04-27-2023, 02:40 AM
0:54 "a giant black magnetic rock" reminds me of the monolith vision I used to have...
(04-11-2023, 12:50 AM)Chatwoman Wrote: And in my mind's eye, I would see this massive black monolith just rise up out of the ocean, way far out in the distance.
https://www.sectual.com/thread-18826-pos...#pid164832
2:35 the Admiral Byrd story is totally suspicious...
Quote:Byrd was an active Freemason. He was raised (became a Master Mason) in Federal Lodge No. 1, Washington, DC, on March 19, 1921 . . . If Byrd and Bennett did not reach the North Pole, then the first flight over the pole occurred a few days later, on May 12, 1926, with the flight of the airship Norge that flew from Spitsbergen (Svalbard) to Alaska nonstop
https://en.wikipedia.org/wiki/Richard_E._Byrd
The photos from his expeditions look ridiculously fake...
https://upload.wikimedia.org/wikipedia/c..._Byrds.jpg
https://i.imgur.com/YbIxov3.png
Quote:The three previous claims to have arrived at the North Pole—by Frederick Cook in 1908, Robert Peary in 1909, and Richard E. Byrd in 1926 (just a few days before the Norge)—are all disputed as being either of dubious accuracy or outright fraud.

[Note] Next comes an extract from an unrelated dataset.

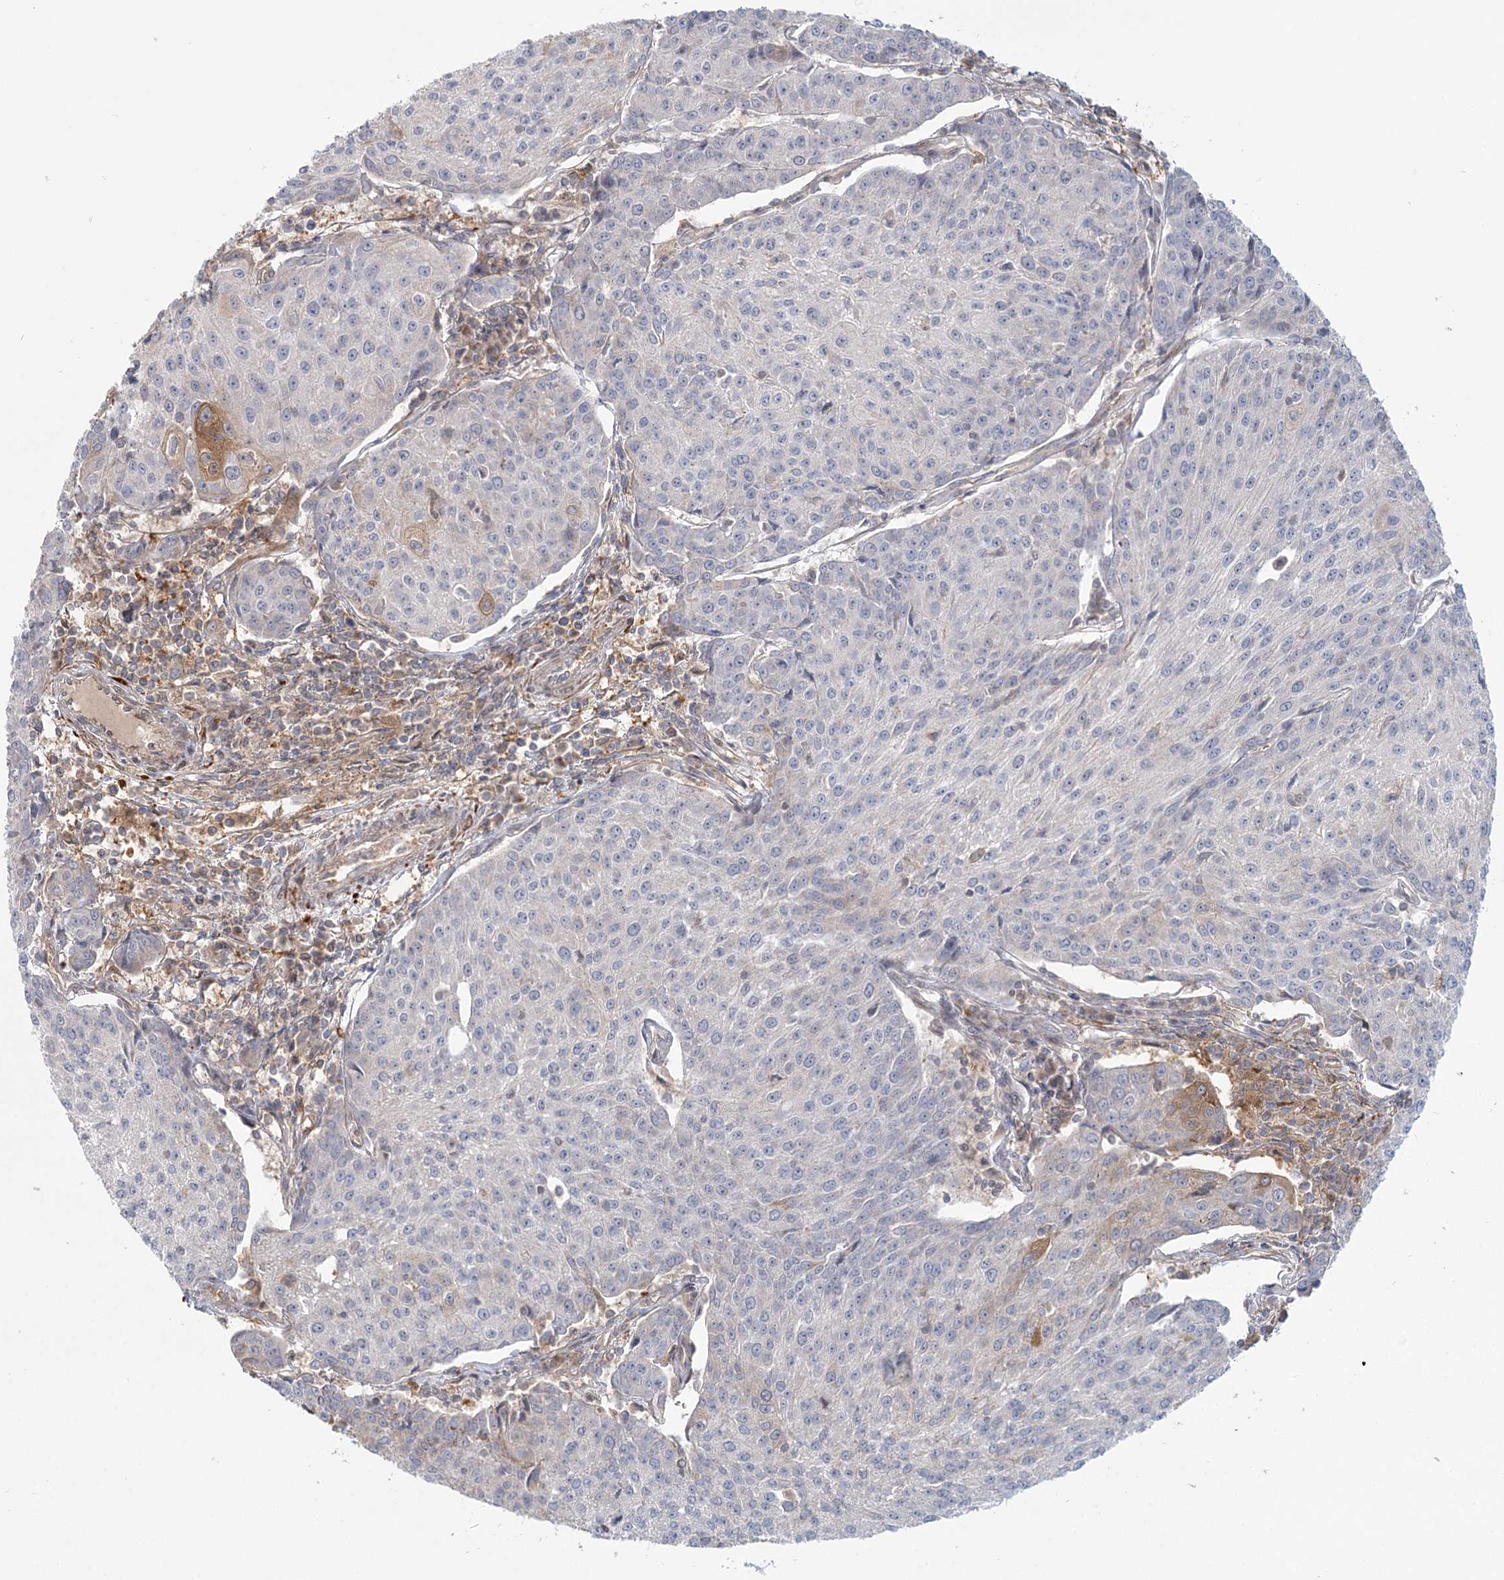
{"staining": {"intensity": "moderate", "quantity": "<25%", "location": "cytoplasmic/membranous"}, "tissue": "urothelial cancer", "cell_type": "Tumor cells", "image_type": "cancer", "snomed": [{"axis": "morphology", "description": "Urothelial carcinoma, High grade"}, {"axis": "topography", "description": "Urinary bladder"}], "caption": "Brown immunohistochemical staining in high-grade urothelial carcinoma shows moderate cytoplasmic/membranous expression in approximately <25% of tumor cells.", "gene": "USP11", "patient": {"sex": "female", "age": 85}}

https://en.wikipedia.org/wiki/Norge_(airship)
11:50 wow, that star fort is pretty much totally sunken.
Quote:Star-shaped forts were a common design used in Europe beginning in the 1500s . . . Armed with picks and shovels, the new recruits to the Union Army worked day and night, 24 hours a day to build the new fort. By the following spring, the massive job was basically done. The fort covered about 33 acres. The troops had even dug a tunnel from the fort to the nearby Wolf Creek to ensure a water supply in case of a seige.